Entries from a collection

= Beginning of Section =

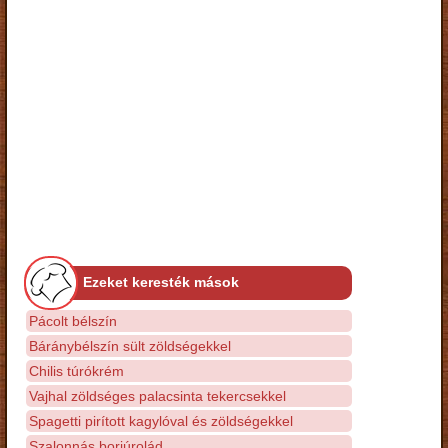
Ezeket keresték mások
Pácolt bélszín
Báránybélszín sült zöldségekkel
Chilis túrókrém
Vajhal zöldséges palacsinta tekercsekkel
Spagetti pirított kagylóval és zöldségekkel
Szalonnás borjúrolád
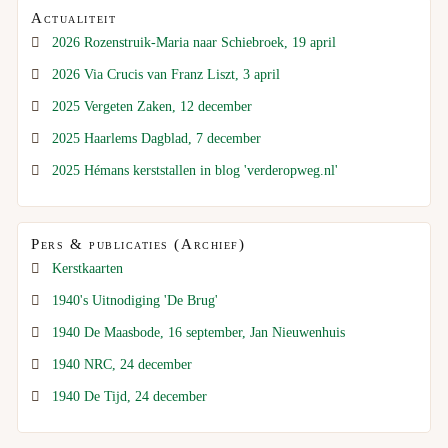
Actualiteit
2026 Rozenstruik-Maria naar Schiebroek, 19 april
2026 Via Crucis van Franz Liszt, 3 april
2025 Vergeten Zaken, 12 december
2025 Haarlems Dagblad, 7 december
2025 Hémans kerststallen in blog 'verderopweg.nl'
Pers & publicaties (Archief)
Kerstkaarten
1940's Uitnodiging 'De Brug'
1940 De Maasbode, 16 september, Jan Nieuwenhuis
1940 NRC, 24 december
1940 De Tijd, 24 december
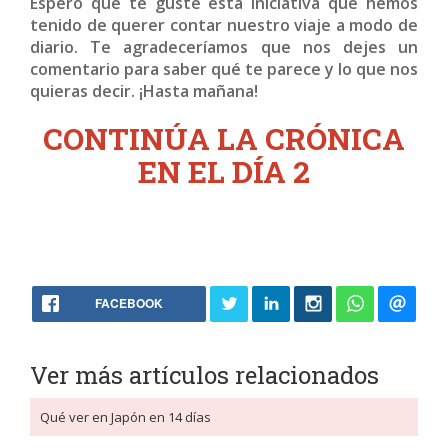
Espero que te guste esta iniciativa que hemos
tenido de querer contar nuestro viaje a modo de
diario. Te agradeceríamos que nos dejes un
comentario para saber qué te parece y lo que nos
quieras decir. ¡Hasta mañana!
CONTINÚA LA CRÓNICA
EN EL DÍA 2
FACEBOOK
Ver más artículos relacionados
Qué ver en Japón en 14 días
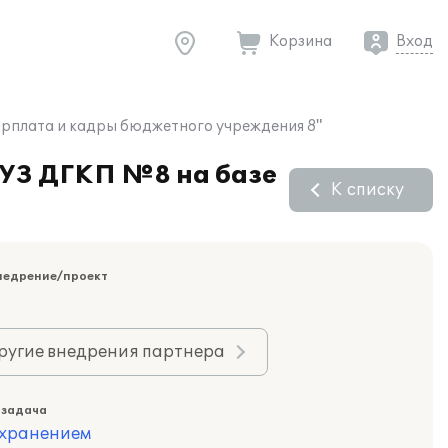
Корзина
Вход
арплата и кадры бюджетного учреждения 8"
МУЗ ДГКП №8 на базе
К списку
недрение/проект
ругие внедрения партнера
 задача
охранением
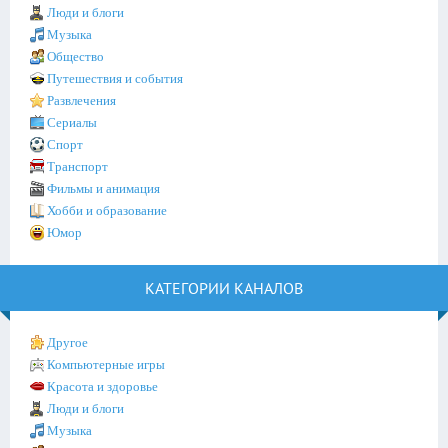
Люди и блоги
Музыка
Общество
Путешествия и события
Развлечения
Сериалы
Спорт
Транспорт
Фильмы и анимация
Хобби и образование
Юмор
КАТЕГОРИИ КАНАЛОВ
Другое
Компьютерные игры
Красота и здоровье
Люди и блоги
Музыка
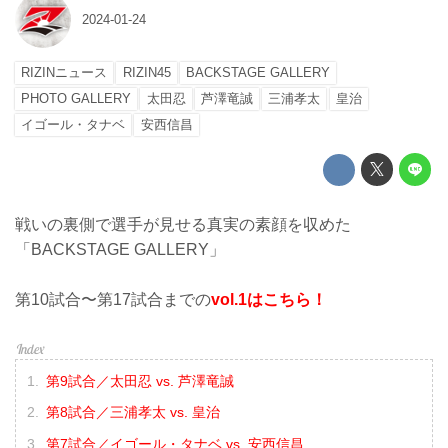
2024-01-24
RIZINニュース
RIZIN45
BACKSTAGE GALLERY
PHOTO GALLERY
太田忍
芦澤竜誠
三浦孝太
皇治
イゴール・タナベ
安西信昌
戦いの裏側で選手が見せる真実の素顔を収めた
「BACKSTAGE GALLERY」
第10試合〜第17試合までの
vol.1はこちら！
第9試合／太田忍 vs. 芦澤竜誠
第8試合／三浦孝太 vs. 皇治
第7試合／イゴール・タナベ vs. 安西信昌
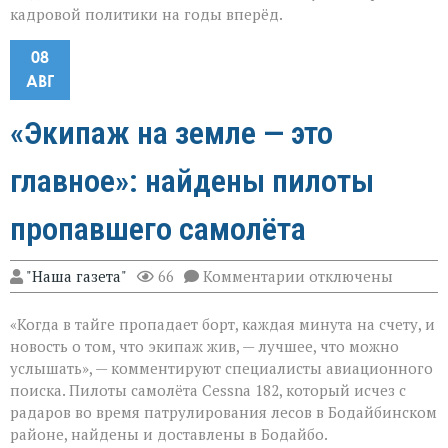
кадровой политики на годы вперёд.
08
АВГ
«Экипаж на земле — это
главное»: найдены пилоты
пропавшего самолёта
к
"Наша газета"
66
Комментарии
отключены
записи
«Экипаж
«Когда в тайге пропадает борт, каждая минута на счету, и
на
земле — это
новость о том, что экипаж жив, — лучшее, что можно
главное»:
услышать», — комментируют специалисты авиационного
найдены
поиска. Пилоты самолёта Cessna 182, который исчез с
пилоты
пропавшего
радаров во время патрулирования лесов в Бодайбинском
самолёта
районе, найдены и доставлены в Бодайбо.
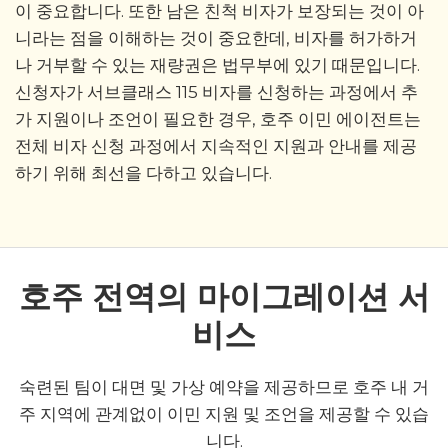
이 중요합니다. 또한 남은 친척 비자가 보장되는 것이 아
니라는 점을 이해하는 것이 중요한데, 비자를 허가하거
나 거부할 수 있는 재량권은 법무부에 있기 때문입니다.
신청자가 서브클래스 115 비자를 신청하는 과정에서 추
가 지원이나 조언이 필요한 경우, 호주 이민 에이전트는
전체 비자 신청 과정에서 지속적인 지원과 안내를 제공
하기 위해 최선을 다하고 있습니다.
호주 전역의 마이그레이션 서
비스
숙련된 팀이 대면 및 가상 예약을 제공하므로 호주 내 거
주 지역에 관계없이 이민 지원 및 조언을 제공할 수 있습
니다.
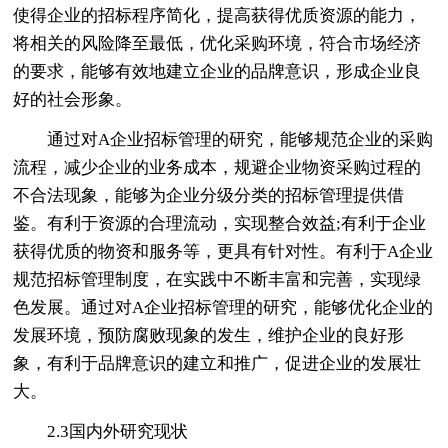
使得企业的招标程序简化，提高获得优质资源的能力，
将相关的风险降至最低，优化采购环境，符合市场经济
的要求，能够有效地建立企业的品牌意识，形成企业良
好的社会形象。
通过对A企业招标管理的研究，能够规范企业的采购
流程，减少企业的业务成本，规避企业物资采购过程的
不合法现象，能够为企业分级分类的招标管理提供借
鉴。有利于资源的合理流动，实现整合效益;有利于企业
获得优质的物资和服务等，更具有针对性。有利于A企业
规范招标管理制度，在实践中不断丰富和完善，实现绿
色发展。通过对A企业招标管理的研究，能够优化企业的
发展环境，预防腐败现象的发生，维护企业的良好形
象，有利于品牌意识的建立和推广，促进企业的发展壮
大。
2.3国内外研究现状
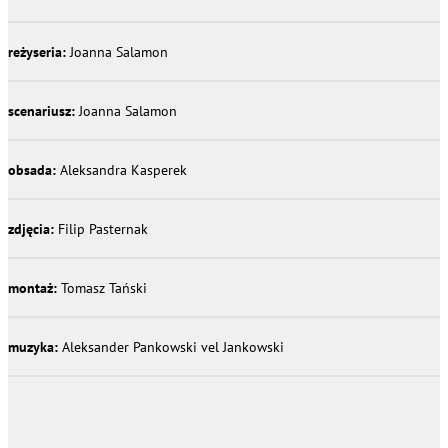
reżyseria:
Joanna Salamon
scenariusz:
Joanna Salamon
obsada:
Aleksandra Kasperek
zdjęcia:
Filip Pasternak
montaż:
Tomasz Tański
muzyka:
Aleksander Pankowski vel Jankowski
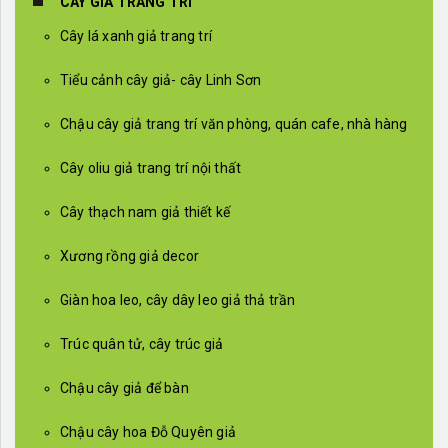
CÂY GIẢ TRANG TRÍ
Cây lá xanh giả trang trí
Tiểu cảnh cây giả- cây Linh Sơn
Chậu cây giả trang trí văn phòng, quán cafe, nhà hàng
Cây oliu giả trang trí nội thất
Cây thạch nam giả thiết kế
Xương rồng giả decor
Giàn hoa leo, cây dây leo giả thả trần
Trúc quân tử, cây trúc giả
Chậu cây giả để bàn
Chậu cây hoa Đỗ Quyên giả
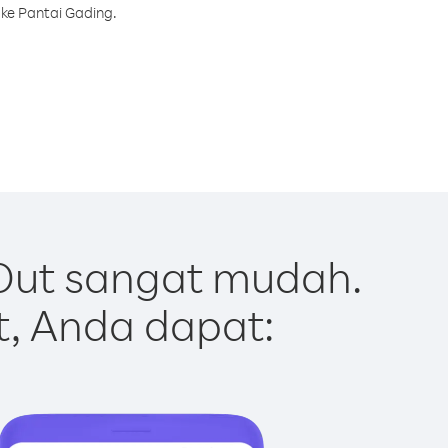
ke Pantai Gading.
Out sangat mudah.
t, Anda dapat:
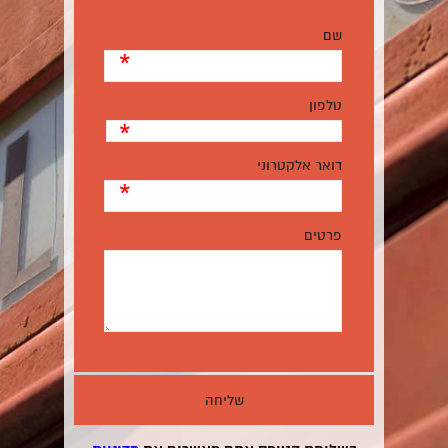
שם
*
טלפון
*
דואר אלקטרוני
*
פרטים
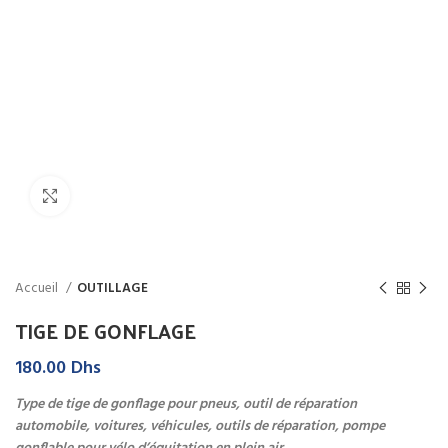
Click to enlarge
Accueil
OUTILLAGE
TIGE DE GONFLAGE
180.00
Dhs
Type de tige de gonflage pour pneus, outil de réparation
automobile, voitures, véhicules, outils de réparation, pompe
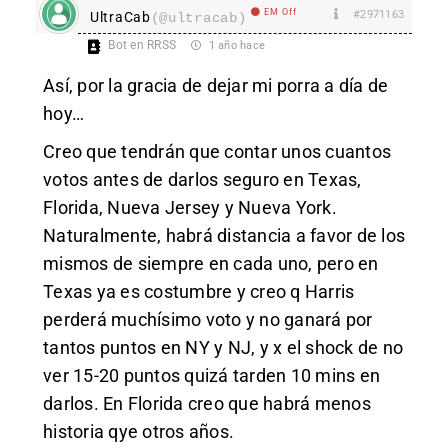
EM Off
#2971163
UltraCab
(@ultracab)
Bot en RRSS
1 año hace
Así, por la gracia de dejar mi porra a día de
hoy…
Creo que tendrán que contar unos cuantos
votos antes de darlos seguro en Texas,
Florida, Nueva Jersey y Nueva York.
Naturalmente, habrá distancia a favor de los
mismos de siempre en cada uno, pero en
Texas ya es costumbre y creo q Harris
perderá muchísimo voto y no ganará por
tantos puntos en NY y NJ, y x el shock de no
ver 15-20 puntos quizá tarden 10 mins en
darlos. En Florida creo que habrá menos
historia qye otros años.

= End of Section =

Please pick out each line of the listing above that contains the string "BACKSTAGE" and copy it.

Result:
BACKSTAGE GALLERY
「BACKSTAGE GALLERY」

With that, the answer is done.